CycloneDX / license-scanner

Utility that provides an API and CLI to identify licenses and legal terms
Apache License 2.0
43 stars 8 forks source link

directory scans error on non-textual files and file too large #5

Closed markstur closed 1 year ago

markstur commented 1 year ago

Copied over from https://github.com/IBM/license-scanner/issues/30 issue by atharv-phadnis

Hello,

We were trying to use the tool for directory-level scans (using --dir) over a bunch of cloned repositories. For instance, we tried scanning gitea, it results into following:

$ license-scanner --dir gitea/ Error: failed to normalize data: invalid input text with control characters

We had a similar observation on a few more directories containing some non-textual files such as UI assets, binaries, etc.

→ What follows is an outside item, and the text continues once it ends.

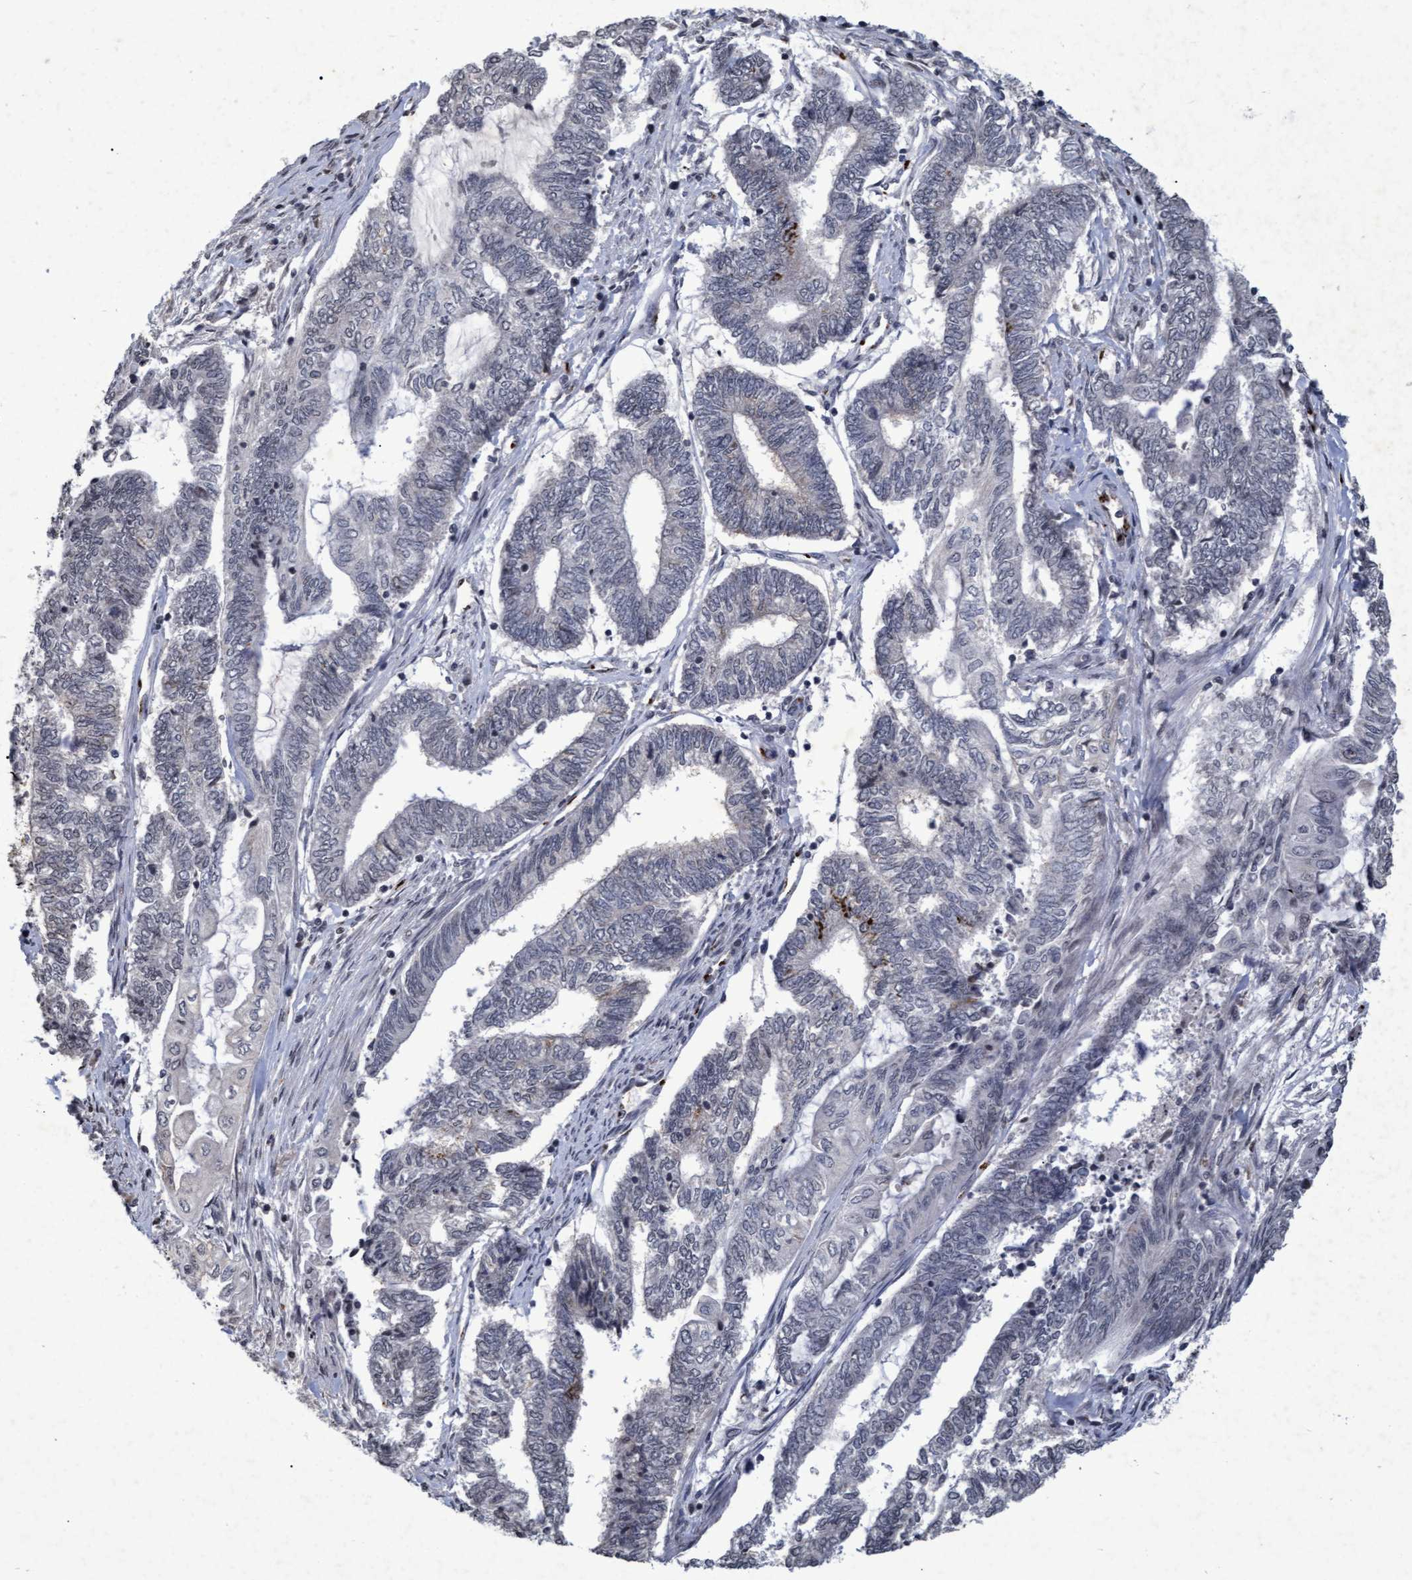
{"staining": {"intensity": "negative", "quantity": "none", "location": "none"}, "tissue": "endometrial cancer", "cell_type": "Tumor cells", "image_type": "cancer", "snomed": [{"axis": "morphology", "description": "Adenocarcinoma, NOS"}, {"axis": "topography", "description": "Uterus"}, {"axis": "topography", "description": "Endometrium"}], "caption": "An immunohistochemistry image of endometrial cancer (adenocarcinoma) is shown. There is no staining in tumor cells of endometrial cancer (adenocarcinoma).", "gene": "GALC", "patient": {"sex": "female", "age": 70}}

Will it be possible to get a Warning for such file occurrences, and those files being ignored, and the scanner continuing to scan the remaining files? Or perhaps a command-line argument to set such a behavior by the tool?


Hey @markstur, thanks for the prompt reply.

Tested your workaround, seemed to be sorting the issue for now. Also ran across another issue with similar outcome: Error: file too large (4986500 > 1000000)

I tried changes similar to what you suggested for the earlier issue, like so:

diff --git a/identifier/identifier.go b/identifier/identifier.go
index 4750fa7..7bb47bd 100644
--- a/identifier/identifier.go
+++ b/identifier/identifier.go
@@ -109,7 +109,8 @@ func IdentifyLicensesInFile(filePath string, options Options, licenseLibrary *li
                return IdentifierResults{}, err
        }
        if fi.Size() > 1000000 {
-               return IdentifierResults{}, fmt.Errorf("file too large (%v > 1000000)", fi.Size())
+               Logger.Errorf("file too large (%v > 1000000)", fi.Size())
+               return IdentifierResults{}, nil
        }

        b, err := ioutil.ReadFile(filePath)

Could you confirm if this is the right way of handling the problem, or should it have been something else? And also if it is possible to incorporate this change as well?